**Your instructions**
Copy out these lines with "phylum" renamed to "division" everywhere it appears and nothing else altered. Omit the pictures.

═══ Records for the exercise

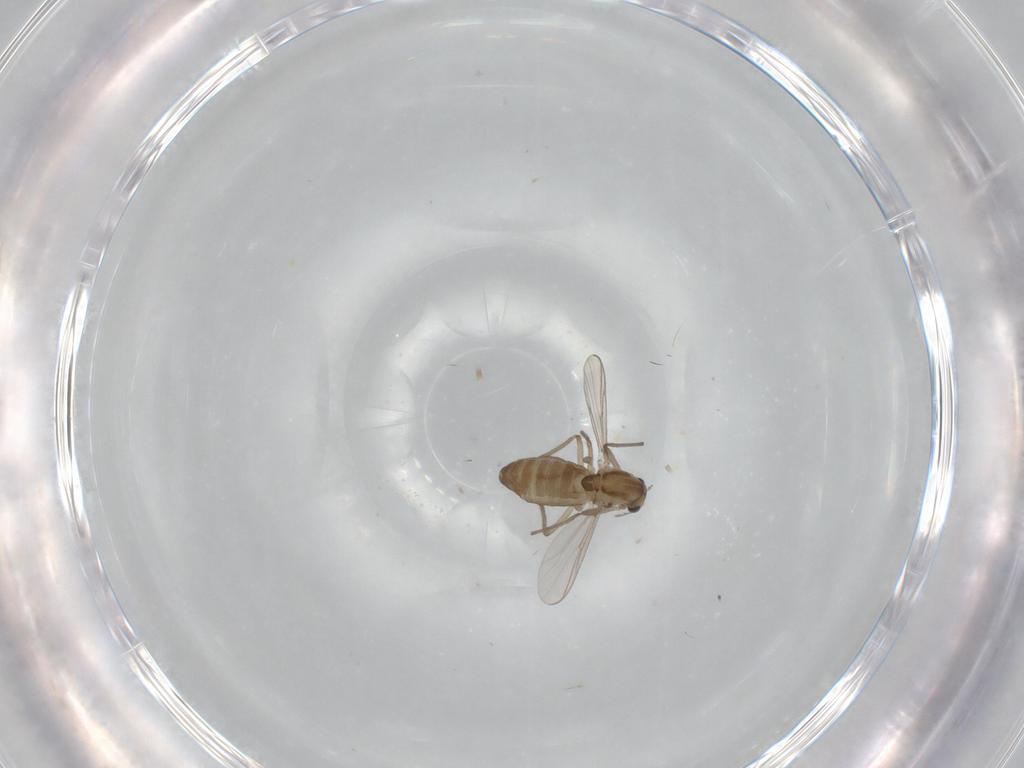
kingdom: Animalia
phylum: Arthropoda
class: Insecta
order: Diptera
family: Chironomidae
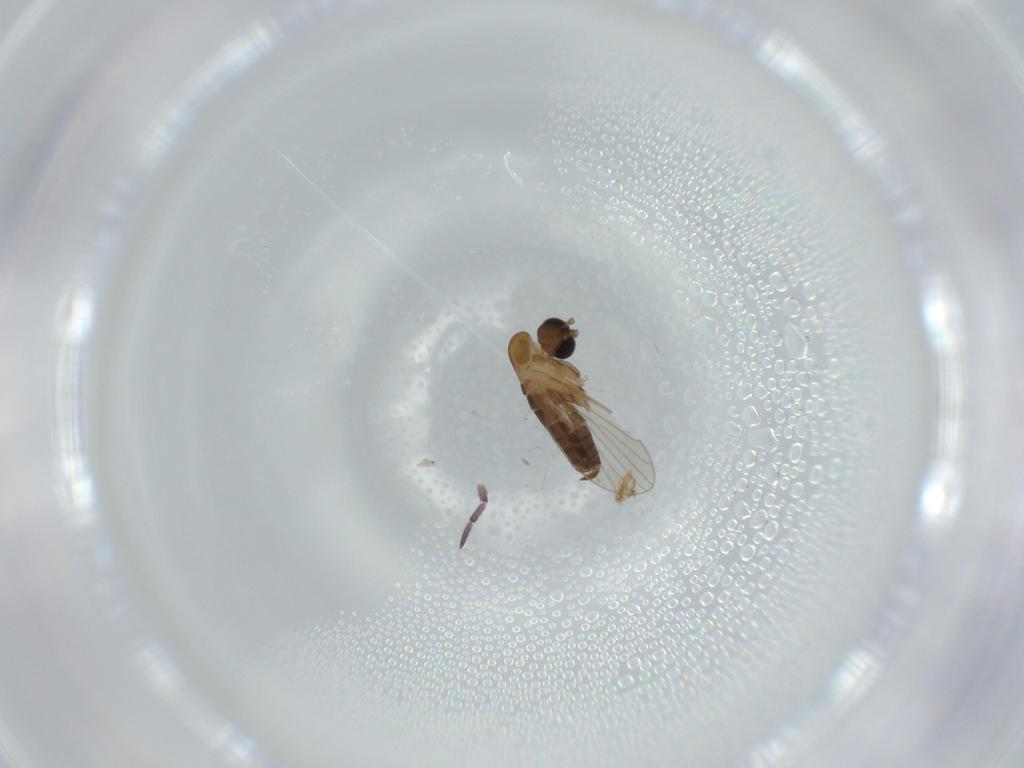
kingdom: Animalia
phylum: Arthropoda
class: Insecta
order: Diptera
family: Psychodidae
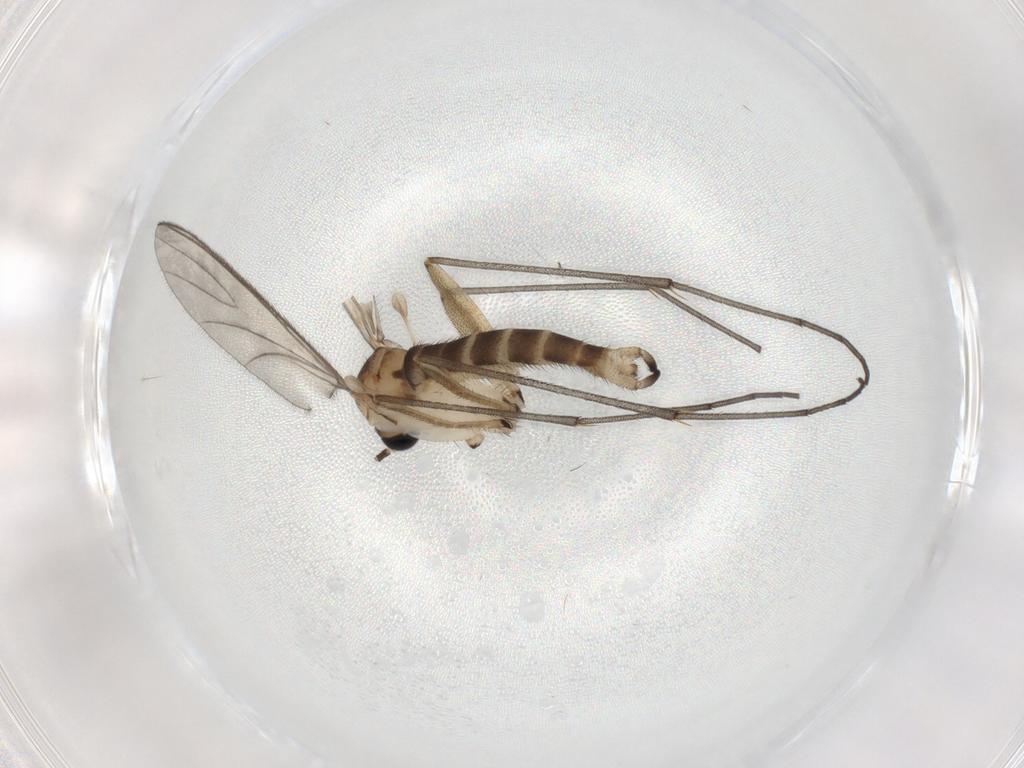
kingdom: Animalia
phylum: Arthropoda
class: Insecta
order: Diptera
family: Sciaridae
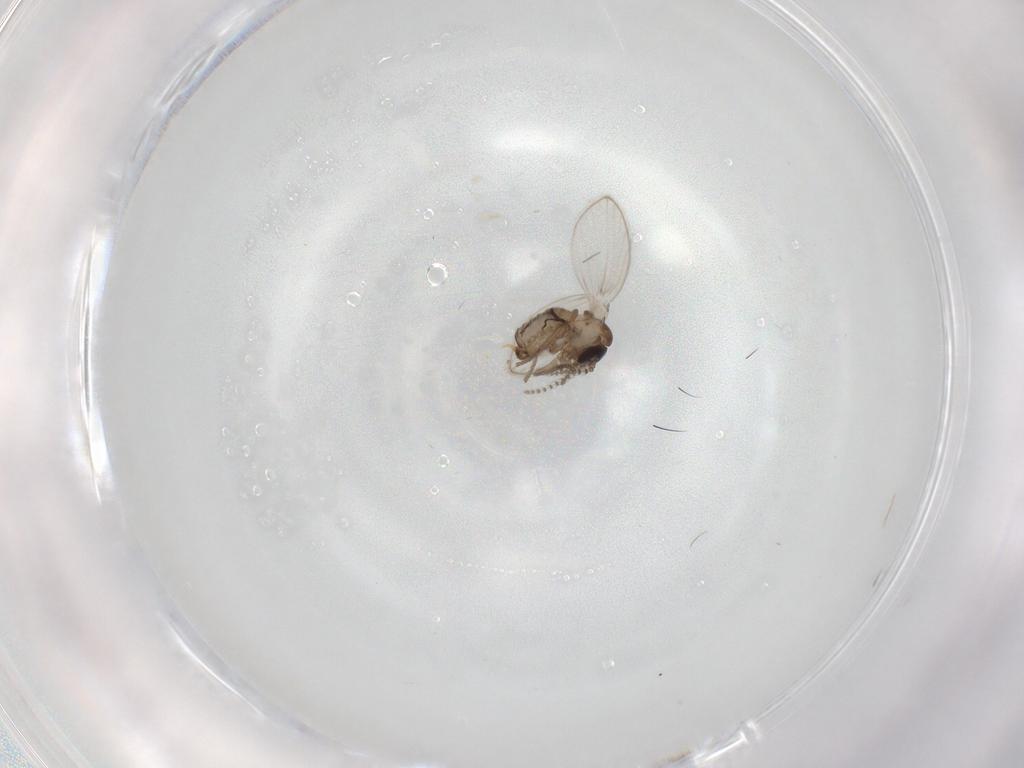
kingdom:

══════

**Output of the exercise**
kingdom: Animalia
division: Arthropoda
class: Insecta
order: Diptera
family: Chironomidae
kingdom: Animalia
division: Arthropoda
class: Insecta
order: Diptera
family: Psychodidae
kingdom: Animalia
division: Arthropoda
class: Insecta
order: Diptera
family: Sciaridae
kingdom:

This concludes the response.